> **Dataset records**
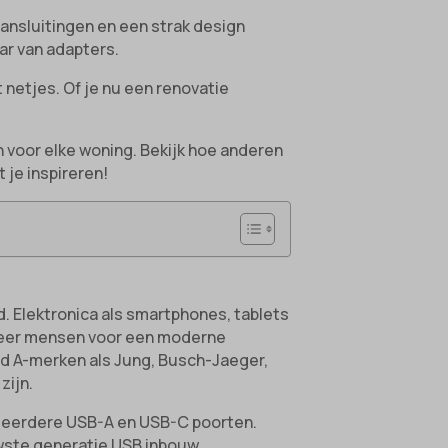
aansluitingen en een strak design
ar van adapters.
t netjes. Of je nu een renovatie
 voor elke woning. Bekijk hoe anderen
t je inspireren!
. Elektronica als smartphones, tablets
 meer mensen voor een moderne
nd A-merken als Jung, Busch-Jaeger,
zijn.
 meerdere USB-A en USB-C poorten.
uwste generatie USB inbouw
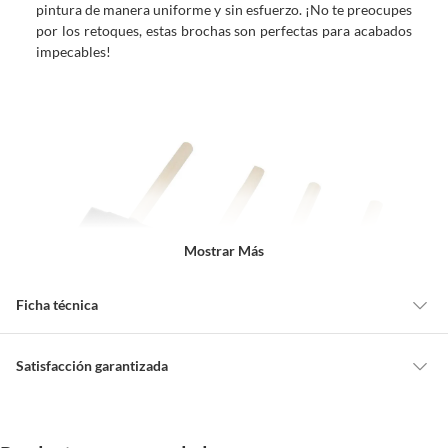
pintura de manera uniforme y sin esfuerzo. ¡No te preocupes
por los retoques, estas brochas son perfectas para acabados
impecables!
Mostrar Más
Ficha técnica
Ancho
14 cm
Satisfacción garantizada
Cambiar o devolver un producto
Características
Ideales para aplicar pinturas y
Todas las compras que realices en Sodimac están sujetas al beneficio de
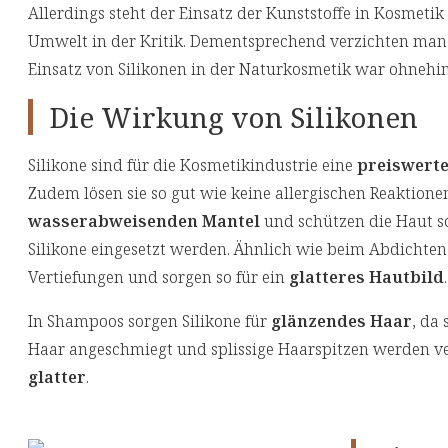
Allerdings steht der Einsatz der Kunststoffe in Kosme
Umwelt in der Kritik. Dementsprechend verzichten manc
Einsatz von Silikonen in der Naturkosmetik war ohnehi
Die Wirkung von Silikonen
Silikone sind für die Kosmetikindustrie eine
preiswerte
Zudem lösen sie so gut wie keine allergischen Reaktionen 
wasserabweisenden Mantel
und schützen die Haut so
Silikone eingesetzt werden. Ähnlich wie beim Abdichten 
Vertiefungen und sorgen so für ein
glatteres Hautbild
.
In Shampoos sorgen Silikone für
glänzendes Haar
, da
Haar angeschmiegt und splissige Haarspitzen werden ve
glatter
.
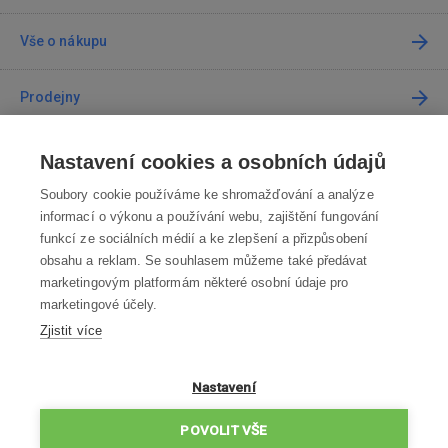
Vše o nákupu
Prodejny
Kontakt
Nastavení cookies a osobních údajů
Soubory cookie používáme ke shromažďování a analýze
Kontaktujte nás
informací o výkonu a používání webu, zajištění fungování
funkcí ze sociálních médií a ke zlepšení a přizpůsobení
info@robotworld.cz
obsahu a reklam. Se souhlasem můžeme také předávat
marketingovým platformám některé osobní údaje pro
220 770 770
Po-Pá 8:00—16:00
marketingové účely.
Zjistit více
VŠECHNY KONTAKTY
OBCHODNÍ PODMÍNKY
Nastavení
ZÁSADY OCHRANY OSOBNÍCH ÚDAJŮ
POVOLIT VŠE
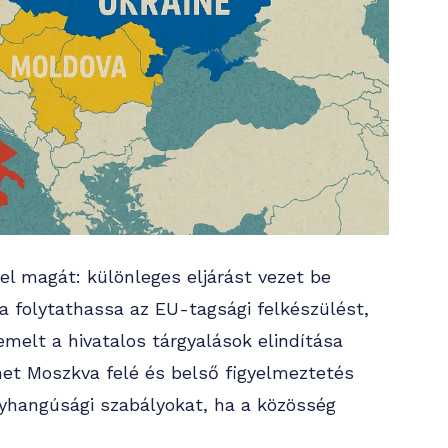
el magát: különleges eljárást vezet be
 folytathassa az EU-tagsági felkészülést,
melt a hivatalos tárgyalások elindítása
enet Moszkva felé és belső figyelmeztetés
gyhangúsági szabályokat, ha a közösség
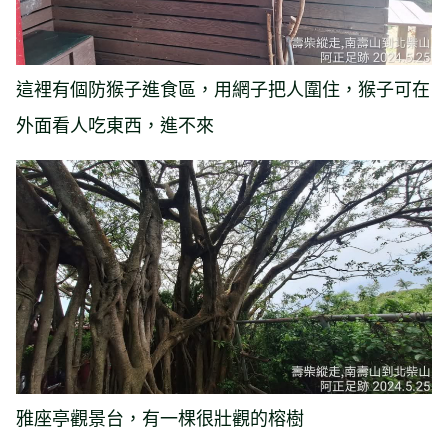
這裡有個防猴子進食區，用網子把人圍住，猴子可在
外面看人吃東西，進不來
雅座亭觀景台，有一棵很壯觀的榕樹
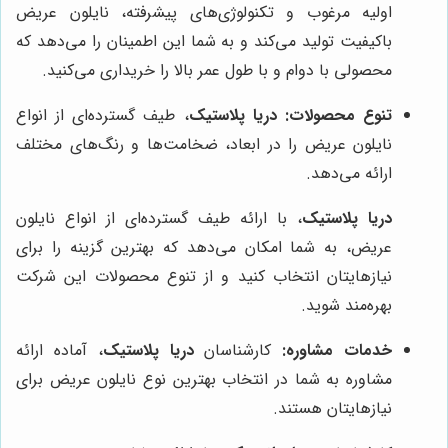
اولیه مرغوب و تکنولوژی‌های پیشرفته، نایلون عریض
باکیفیت تولید می‌کند و به شما این اطمینان را می‌دهد که
محصولی با دوام و با طول عمر بالا را خریداری می‌کنید.
تنوع محصولات:
دریا پلاستیک
، طیف گسترده‌ای از انواع
نایلون عریض را در ابعاد، ضخامت‌ها و رنگ‌های مختلف
ارائه می‌دهد.
دریا پلاستیک
، با ارائه طیف گسترده‌ای از انواع نایلون
عریض، به شما امکان می‌دهد که بهترین گزینه را برای
نیازهایتان انتخاب کنید و از تنوع محصولات این شرکت
بهره‌مند شوید.
خدمات مشاوره:
کارشناسان
دریا پلاستیک
، آماده ارائه
مشاوره به شما در انتخاب بهترین نوع نایلون عریض برای
نیازهایتان هستند.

> **ACTIVITY**
Return every line of text from the rows above character for character, keeping the original line breaks and order. Leave the pictures out.

> **WORKED SOLUTION**
aansluitingen en een strak design
ar van adapters.
t netjes. Of je nu een renovatie
 voor elke woning. Bekijk hoe anderen
t je inspireren!
. Elektronica als smartphones, tablets
 meer mensen voor een moderne
nd A-merken als Jung, Busch-Jaeger,
zijn.
 meerdere USB-A en USB-C poorten.
uwste generatie USB inbouw
pintura de manera uniforme y sin esfuerzo. ¡No te preocupes
por los retoques, estas brochas son perfectas para acabados
impecables!
Mostrar Más
Ficha técnica
Ancho
14 cm
Satisfacción garantizada
Cambiar o devolver un producto
Características
Ideales para aplicar pinturas y
Todas las compras que realices en Sodimac están sujetas al beneficio de
Allerdings steht der Einsatz der Kunststoffe in Kosme
Umwelt in der Kritik. Dementsprechend verzichten manc
Einsatz von Silikonen in der Naturkosmetik war ohnehi
Die Wirkung von Silikonen
Silikone sind für die Kosmetikindustrie eine
preiswerte
Zudem lösen sie so gut wie keine allergischen Reaktionen 
wasserabweisenden Mantel
und schützen die Haut so
Silikone eingesetzt werden. Ähnlich wie beim Abdichten 
Vertiefungen und sorgen so für ein
glatteres Hautbild
.
In Shampoos sorgen Silikone für
glänzendes Haar
, da
Haar angeschmiegt und splissige Haarspitzen werden ve
glatter
.
Vše o nákupu
Prodejny
Kontakt
Nastavení cookies a osobních údajů
Soubory cookie používáme ke shromažďování a analýze
Kontaktujte nás
informací o výkonu a používání webu, zajištění fungování
funkcí ze sociálních médií a ke zlepšení a přizpůsobení
info@robotworld.cz
obsahu a reklam. Se souhlasem můžeme také předávat
marketingovým platformám některé osobní údaje pro
220 770 770
Po-Pá 8:00—16:00
marketingové účely.
Zjistit více
VŠECHNY KONTAKTY
OBCHODNÍ PODMÍNKY
Nastavení
ZÁSADY OCHRANY OSOBNÍCH ÚDAJŮ
POVOLIT VŠE
el magát: különleges eljárást vezet be
 folytathassa az EU-tagsági felkészülést,
melt a hivatalos tárgyalások elindítása
enet Moszkva felé és belső figyelmeztetés
gyhangúsági szabályokat, ha a közösség
這裡有個防猴子進食區，用網子把人圍住，猴子可在
外面看人吃東西，進不來
雅座亭觀景台，有一棵很壯觀的榕樹
اولیه مرغوب و تکنولوژی‌های پیشرفته، نایلون عریض
باکیفیت تولید می‌کند و به شما این اطمینان را می‌دهد که
محصولی با دوام و با طول عمر بالا را خریداری می‌کنید.
تنوع محصولات:
دریا پلاستیک
، طیف گسترده‌ای از انواع
نایلون عریض را در ابعاد، ضخامت‌ها و رنگ‌های مختلف
ارائه می‌دهد.
دریا پلاستیک
، با ارائه طیف گسترده‌ای از انواع نایلون
عریض، به شما امکان می‌دهد که بهترین گزینه را برای
نیازهایتان انتخاب کنید و از تنوع محصولات این شرکت
بهره‌مند شوید.
خدمات مشاوره:
کارشناسان
دریا پلاستیک
، آماده ارائه
مشاوره به شما در انتخاب بهترین نوع نایلون عریض برای
نیازهایتان هستند.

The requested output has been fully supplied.